Jika kita mau merenungkan ternyata bahaya yang ditimbulkan dari tidak menikah lebih banyak apalagi di zaman yang mengerikan ini. Zaman di mana maksyiat tidak malu-malu lagi dilakukan di depan umum, akses pornografi sangat mudah didapatkan, gedung-gedung dan tempat-tempat menumpahkan syahwat tersebar di mana-mana, pergaulan bebas dan pacaran membudayadi negeri kita sehingga perbuatan cabul dan perzinaan merajalela, timbullah tindakan hina aborsi, pembuangan bayi di sampah-sampah, penjualan anak dan lahirlah anak-anak tanpa ayah.
Oleh karena itu melaksanakan pernikahan lebih baik bagi seseorang daripada hidup membujang atau tidak menikah agar selamat dari bahaya yang disebutkan di atas dan agar mendapatkan keutamaan dari pernikahan yang dijanjikan oleh Allah Swt.
Diriwayatkan pada suatu hari banyak orang berkumpul di majelis Ibnu Abbas Ra. Kemudian setelah selesai pengajiannya, semua yang hadir meninggalkan majelis tersebut kecuali seorang pemuda yang tidak meninggalkan majelisnya.
Lalu Ibnu Abbas Ra bertanya kepadanya “ Apakah anda punya keperluan ?
“ ya “ jawabnya. “
Aku ingin menanyakan satu masalah tapi aku malu pada orang-orang dan sekarang aku sudah siap bertanya “ kata si pemuda.
Lalu Ibnu Abbas berkata “ Orang alim itu kedudukannya seperti ayah, maka apa yang anda katakana kepada ayahmu beritahukan pula kepadaku “.
Pemuda itu berkata “ Aku adalah seorang pemuda yang belum beristri dan aku takut pada perbuatan zina, maka aku sering mengeluarkan mani dengan tanganku (onani), apakah itu perbuatan maksyiat ?
Ibnu Abbas langsung berpaling darinya dan berkata huss sambil meludah. “ Menikah dengan budak lebih baik daripada perbuatan itu juga lebih baik daripada berzina. Segeralah menikah dewngan perempuan mana saja supaya dirimu terpelihara dari perbuatan tercela dan jangan biarkan dirimu dipermainkan setan “.
Ucapan pemuda di atas membuat sayyiduna Abdullah bin Abbas tercengan atas apa yang dilakukan pemuda itu hingga beliau berpaling dan mengucapkan huss sambil meludah. Pemuda itu telah melakukan onani karena tidak kuat menahan nafsu syahwatnya dan itu memang perbuatan dosa karena Nabi Saw bersabda :
لعن الله من نكح يده
“ Allah melaknat orang yang menikahi tangannya (beronani) “.

• Ketentuan Latihan:
1. Menurut kutipan teks, siapa yang tidak ikut meninggalkan majelis Ibnu Abbas Ra setelah pengajian selesai?
2. Tentukan apakah pernyataan berikut sesuai dengan kutipan teks, lalu sertakan kata-kata dari teks yang menjadi penentunya: (a) Pemuda itu mengajukan pertanyaannya di hadapan orang banyak. (b) Ibnu Abbas menyamakan kedudukan orang alim dengan ayah. (c) Ibnu Abbas menilai menikah dengan budak lebih baik daripada berzina.

Gambar visualisasi data
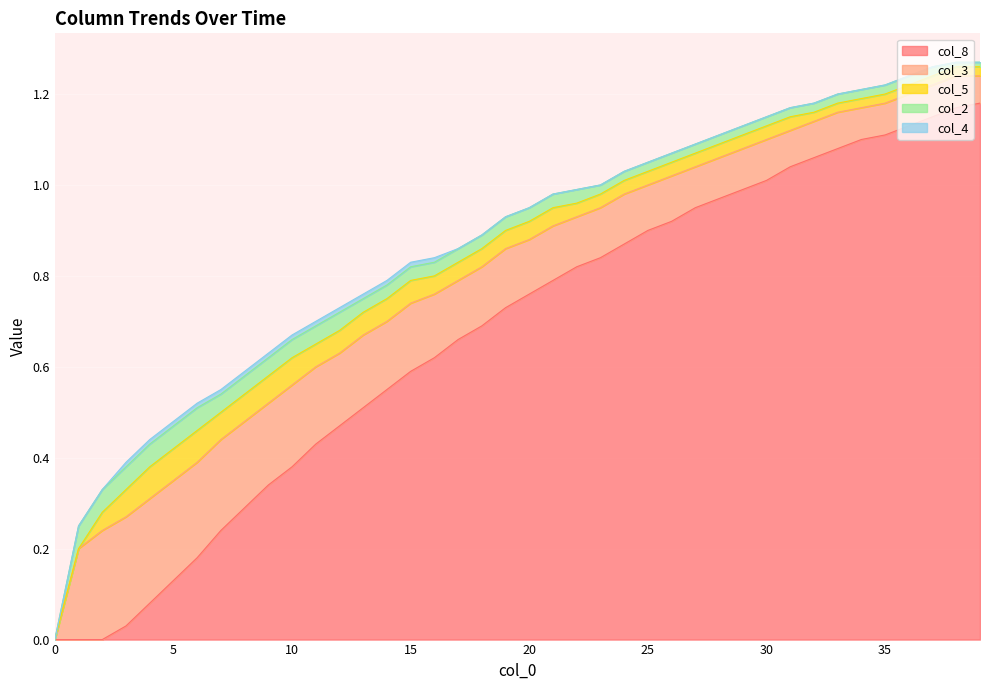

What is the difference between the maximum and minimum values in the col_2 series?

0.1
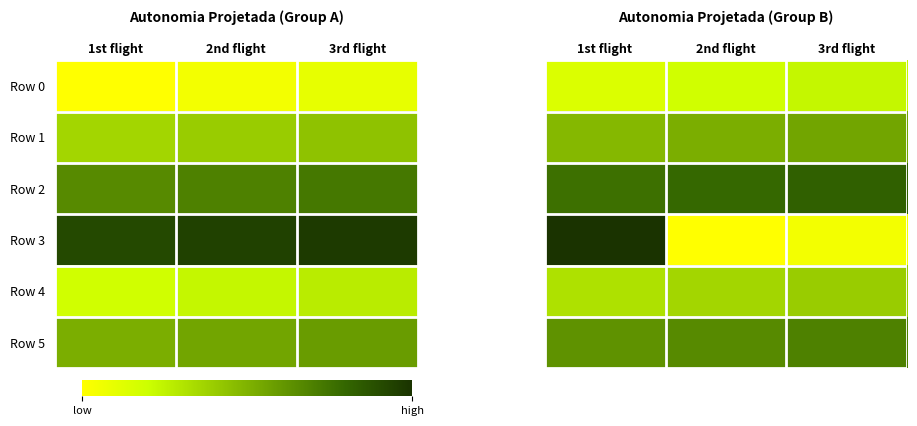

The Row 4 series shows 1.2 at 1st flight. True or false?

True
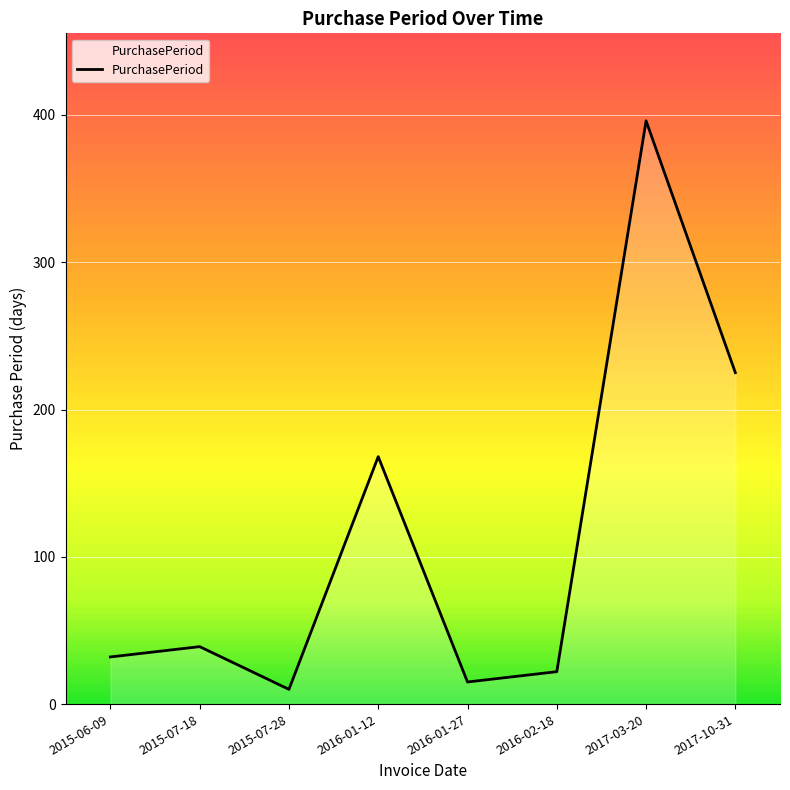

Does the chart have visible grid lines?

Yes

• Jawaban:
1. Seorang pemuda.

2.
(a) Tidak: "Aku ingin menanyakan satu masalah tapi aku malu pada orang-orang"
(b) Ya: "Orang alim itu kedudukannya seperti ayah"
(c) Ya: "Menikah dengan budak lebih baik daripada perbuatan itu juga lebih baik daripada berzina"